● **TASK BRIEF**
Every entry below is to be copied exactly, apart from any picture it holds.

● **RECORD EXCERPTS**
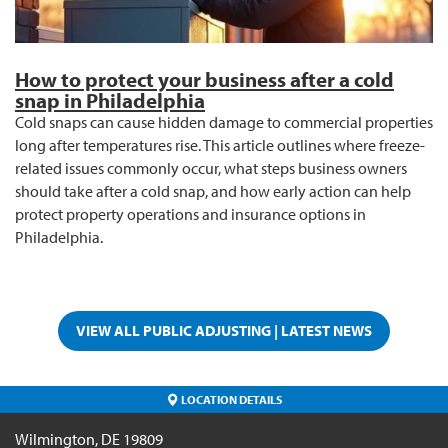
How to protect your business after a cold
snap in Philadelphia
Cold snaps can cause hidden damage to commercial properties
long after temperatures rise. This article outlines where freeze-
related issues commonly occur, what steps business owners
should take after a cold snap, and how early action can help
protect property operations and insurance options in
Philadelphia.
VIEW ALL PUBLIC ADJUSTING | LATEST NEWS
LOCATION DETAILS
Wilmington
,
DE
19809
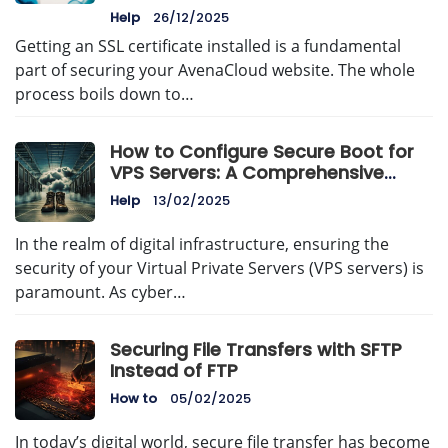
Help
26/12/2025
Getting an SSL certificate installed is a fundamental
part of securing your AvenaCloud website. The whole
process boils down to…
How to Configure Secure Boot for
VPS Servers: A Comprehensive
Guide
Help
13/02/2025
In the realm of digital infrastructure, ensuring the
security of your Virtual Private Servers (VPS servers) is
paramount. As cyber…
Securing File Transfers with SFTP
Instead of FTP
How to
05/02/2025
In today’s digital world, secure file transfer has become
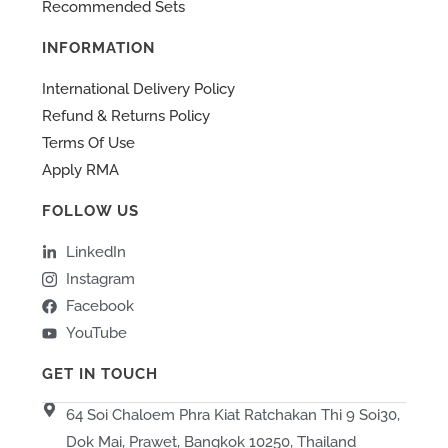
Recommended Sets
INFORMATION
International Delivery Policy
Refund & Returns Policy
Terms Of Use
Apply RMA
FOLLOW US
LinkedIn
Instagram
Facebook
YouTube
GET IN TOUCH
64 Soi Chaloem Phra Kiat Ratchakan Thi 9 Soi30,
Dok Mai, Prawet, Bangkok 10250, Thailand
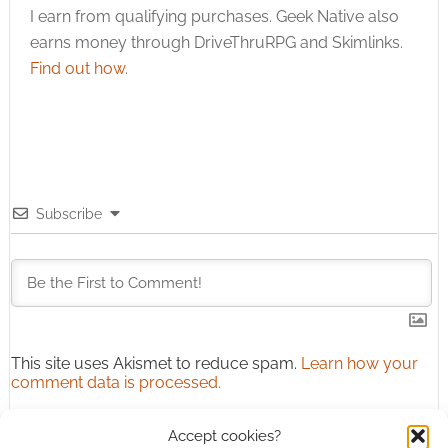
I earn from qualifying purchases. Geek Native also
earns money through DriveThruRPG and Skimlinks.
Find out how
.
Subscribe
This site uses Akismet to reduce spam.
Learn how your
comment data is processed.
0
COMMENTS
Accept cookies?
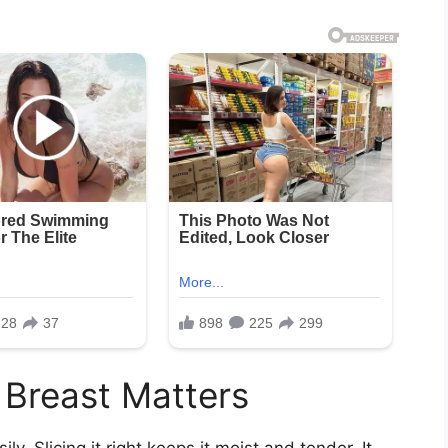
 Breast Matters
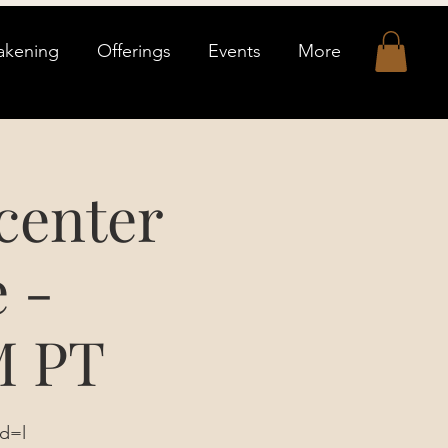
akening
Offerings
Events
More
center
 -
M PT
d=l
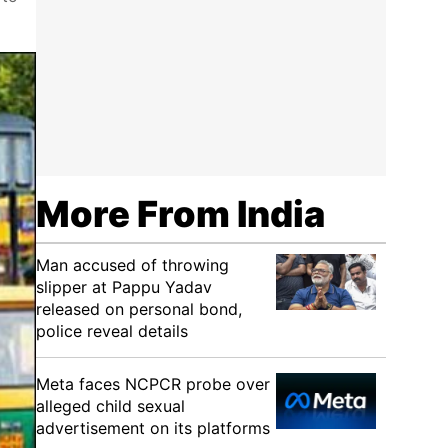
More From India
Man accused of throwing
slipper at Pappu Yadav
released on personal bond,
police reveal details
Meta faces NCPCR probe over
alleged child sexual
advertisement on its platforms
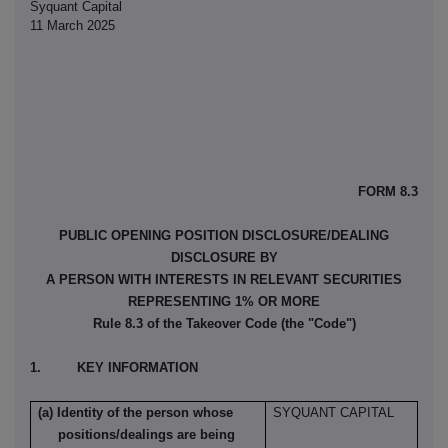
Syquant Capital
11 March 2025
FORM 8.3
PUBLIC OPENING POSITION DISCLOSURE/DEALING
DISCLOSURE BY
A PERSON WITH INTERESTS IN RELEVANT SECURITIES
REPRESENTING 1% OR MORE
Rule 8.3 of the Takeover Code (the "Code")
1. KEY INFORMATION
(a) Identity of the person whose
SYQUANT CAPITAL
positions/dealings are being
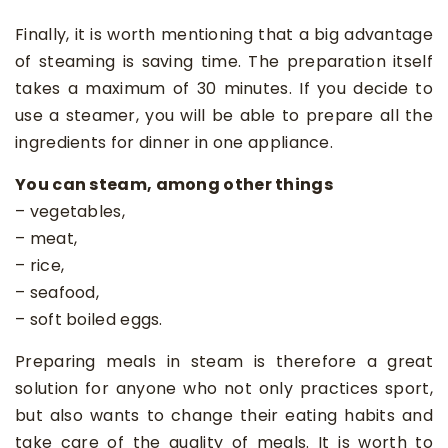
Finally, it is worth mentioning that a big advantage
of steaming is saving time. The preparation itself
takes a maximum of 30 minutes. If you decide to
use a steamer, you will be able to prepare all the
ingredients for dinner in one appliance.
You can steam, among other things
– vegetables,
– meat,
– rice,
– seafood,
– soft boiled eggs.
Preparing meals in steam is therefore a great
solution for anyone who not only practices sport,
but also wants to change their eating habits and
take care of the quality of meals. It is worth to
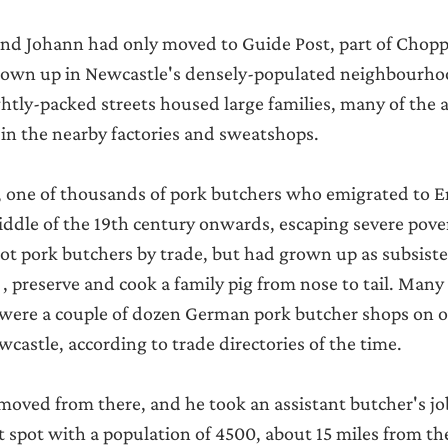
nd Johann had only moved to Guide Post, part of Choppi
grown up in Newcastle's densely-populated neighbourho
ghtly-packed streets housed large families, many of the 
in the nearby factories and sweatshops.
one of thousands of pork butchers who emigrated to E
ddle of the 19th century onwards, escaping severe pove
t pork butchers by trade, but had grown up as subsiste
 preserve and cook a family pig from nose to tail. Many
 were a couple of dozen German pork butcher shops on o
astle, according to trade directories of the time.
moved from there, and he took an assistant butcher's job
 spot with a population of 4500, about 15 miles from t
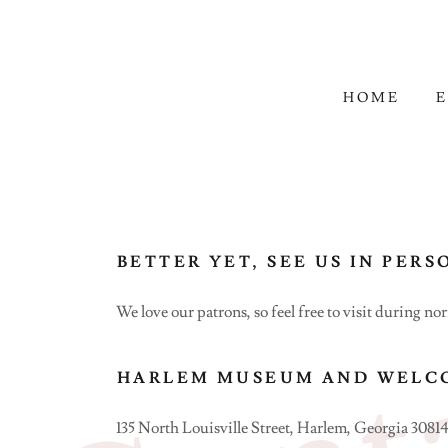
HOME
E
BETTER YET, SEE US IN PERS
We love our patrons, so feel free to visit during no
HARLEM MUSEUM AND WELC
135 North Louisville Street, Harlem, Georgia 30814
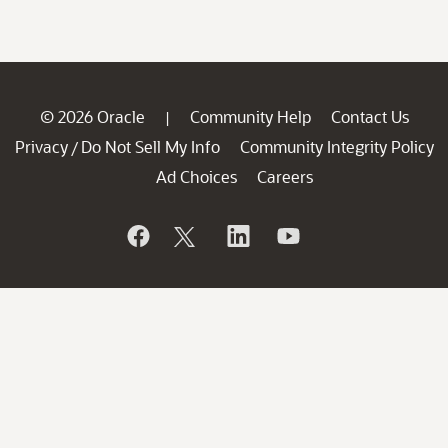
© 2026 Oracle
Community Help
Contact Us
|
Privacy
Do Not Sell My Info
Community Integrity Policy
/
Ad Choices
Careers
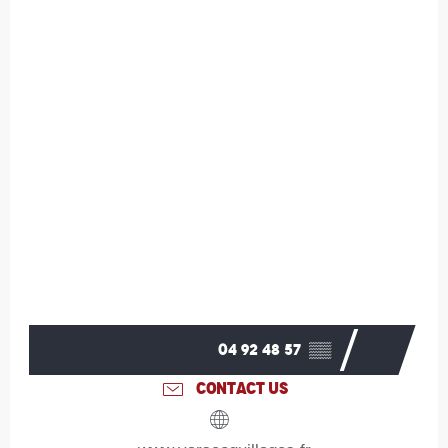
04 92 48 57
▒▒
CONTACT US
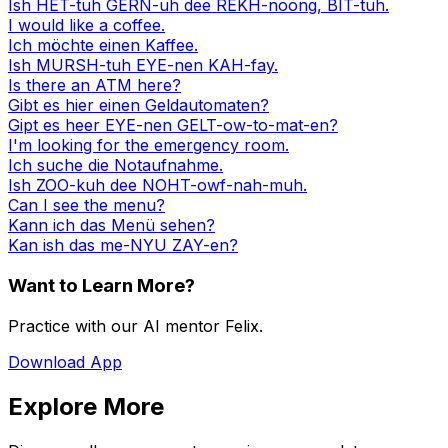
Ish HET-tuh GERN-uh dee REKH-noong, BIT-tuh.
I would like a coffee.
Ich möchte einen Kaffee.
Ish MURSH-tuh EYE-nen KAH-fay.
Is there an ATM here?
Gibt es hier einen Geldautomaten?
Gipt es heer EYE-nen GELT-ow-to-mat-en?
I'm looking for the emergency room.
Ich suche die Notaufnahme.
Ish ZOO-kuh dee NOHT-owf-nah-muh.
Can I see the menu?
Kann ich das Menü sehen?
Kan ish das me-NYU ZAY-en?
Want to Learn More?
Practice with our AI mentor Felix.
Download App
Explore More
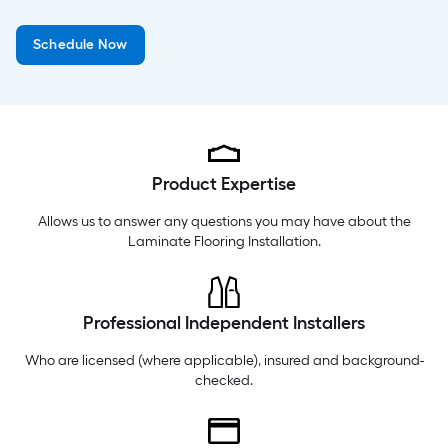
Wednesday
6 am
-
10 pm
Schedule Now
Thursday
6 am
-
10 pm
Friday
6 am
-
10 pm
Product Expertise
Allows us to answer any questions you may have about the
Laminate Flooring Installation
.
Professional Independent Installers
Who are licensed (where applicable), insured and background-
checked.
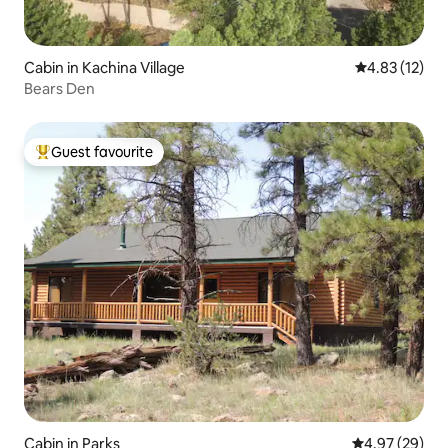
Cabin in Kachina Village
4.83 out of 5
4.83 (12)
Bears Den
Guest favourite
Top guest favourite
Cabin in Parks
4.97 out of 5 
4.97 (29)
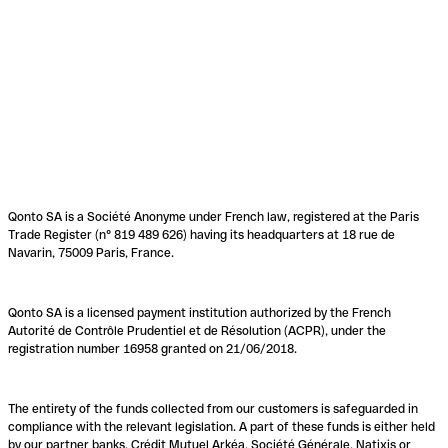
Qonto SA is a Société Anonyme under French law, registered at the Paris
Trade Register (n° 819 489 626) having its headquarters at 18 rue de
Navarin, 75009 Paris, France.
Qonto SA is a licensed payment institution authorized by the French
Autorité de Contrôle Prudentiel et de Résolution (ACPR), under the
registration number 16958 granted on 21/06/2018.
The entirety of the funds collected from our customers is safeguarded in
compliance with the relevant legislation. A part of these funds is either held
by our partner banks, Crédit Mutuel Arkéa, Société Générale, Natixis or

● **REPLY TO THE EXERCISE**
How to protect your business after a cold
snap in Philadelphia
Cold snaps can cause hidden damage to commercial properties
long after temperatures rise. This article outlines where freeze-
related issues commonly occur, what steps business owners
should take after a cold snap, and how early action can help
protect property operations and insurance options in
Philadelphia.
VIEW ALL PUBLIC ADJUSTING | LATEST NEWS
LOCATION DETAILS
Wilmington
,
DE
19809
Help
26/12/2025
Getting an SSL certificate installed is a fundamental
part of securing your AvenaCloud website. The whole
process boils down to…
How to Configure Secure Boot for
VPS Servers: A Comprehensive
Guide
Help
13/02/2025
In the realm of digital infrastructure, ensuring the
security of your Virtual Private Servers (VPS servers) is
paramount. As cyber…
Securing File Transfers with SFTP
Instead of FTP
How to
05/02/2025
In today’s digital world, secure file transfer has become
Recommended Sets
INFORMATION
International Delivery Policy
Refund & Returns Policy
Terms Of Use
Apply RMA
FOLLOW US
LinkedIn
Instagram
Facebook
YouTube
GET IN TOUCH
64 Soi Chaloem Phra Kiat Ratchakan Thi 9 Soi30,
Dok Mai, Prawet, Bangkok 10250, Thailand
I earn from qualifying purchases. Geek Native also
earns money through DriveThruRPG and Skimlinks.
Find out how
.
Subscribe
This site uses Akismet to reduce spam.
Learn how your
comment data is processed.
0
COMMENTS
Accept cookies?
 Breast Matters
akening
Offerings
Events
More
center
 -
M PT
d=l
More From India
Man accused of throwing
slipper at Pappu Yadav
released on personal bond,
police reveal details
Meta faces NCPCR probe over
alleged child sexual
advertisement on its platforms
Syquant Capital
11 March 2025
FORM 8.3
PUBLIC OPENING POSITION DISCLOSURE/DEALING
DISCLOSURE BY
A PERSON WITH INTERESTS IN RELEVANT SECURITIES
REPRESENTING 1% OR MORE
Rule 8.3 of the Takeover Code (the "Code")
1. KEY INFORMATION
(a) Identity of the person whose
SYQUANT CAPITAL
positions/dealings are being
Finally, it is worth mentioning that a big advantage
of steaming is saving time. The preparation itself
takes a maximum of 30 minutes. If you decide to
use a steamer, you will be able to prepare all the
ingredients for dinner in one appliance.
You can steam, among other things
– vegetables,
– meat,
– rice,
– seafood,
– soft boiled eggs.
Preparing meals in steam is therefore a great
solution for anyone who not only practices sport,
but also wants to change their eating habits and
take care of the quality of meals. It is worth to
nd Johann had only moved to Guide Post, part of Choppi
grown up in Newcastle's densely-populated neighbourho
ghtly-packed streets housed large families, many of the 
in the nearby factories and sweatshops.
one of thousands of pork butchers who emigrated to E
ddle of the 19th century onwards, escaping severe pove
t pork butchers by trade, but had grown up as subsiste
 preserve and cook a family pig from nose to tail. Many
 were a couple of dozen German pork butcher shops on o
astle, according to trade directories of the time.
moved from there, and he took an assistant butcher's job
 spot with a population of 4500, about 15 miles from t
HOME
E
BETTER YET, SEE US IN PERS
We love our patrons, so feel free to visit during no
HARLEM MUSEUM AND WELC
135 North Louisville Street, Harlem, Georgia 30814
© 2026 Oracle
Community Help
Contact Us
|
Privacy
Do Not Sell My Info
Community Integrity Policy
/
Ad Choices
Careers
04 92 48 57
▒▒
CONTACT US
Ish HET-tuh GERN-uh dee REKH-noong, BIT-tuh.
I would like a coffee.
Ich möchte einen Kaffee.
Ish MURSH-tuh EYE-nen KAH-fay.
Is there an ATM here?
Gibt es hier einen Geldautomaten?
Gipt es heer EYE-nen GELT-ow-to-mat-en?
I'm looking for the emergency room.
Ich suche die Notaufnahme.
Ish ZOO-kuh dee NOHT-owf-nah-muh.
Can I see the menu?
Kann ich das Menü sehen?
Kan ish das me-NYU ZAY-en?
Want to Learn More?
Practice with our AI mentor Felix.
Download App
Explore More
Wednesday
6 am
-
10 pm
Schedule Now
Thursday
6 am
-
10 pm
Friday
6 am
-
10 pm
Product Expertise
Allows us to answer any questions you may have about the
Laminate Flooring Installation
.
Professional Independent Installers
Who are licensed (where applicable), insured and background-
checked.
Cabin in Kachina Village
4.83 out of 5
4.83 (12)
Bears Den
Guest favourite
Top guest favourite
Cabin in Parks
4.97 out of 5 
4.97 (29)
Qonto SA is a Société Anonyme under French law, registered at the Paris
Trade Register (n° 819 489 626) having its headquarters at 18 rue de
Navarin, 75009 Paris, France.
Qonto SA is a licensed payment institution authorized by the French
Autorité de Contrôle Prudentiel et de Résolution (ACPR), under the
registration number 16958 granted on 21/06/2018.
The entirety of the funds collected from our customers is safeguarded in
compliance with the relevant legislation. A part of these funds is either held
by our partner banks, Crédit Mutuel Arkéa, Société Générale, Natixis or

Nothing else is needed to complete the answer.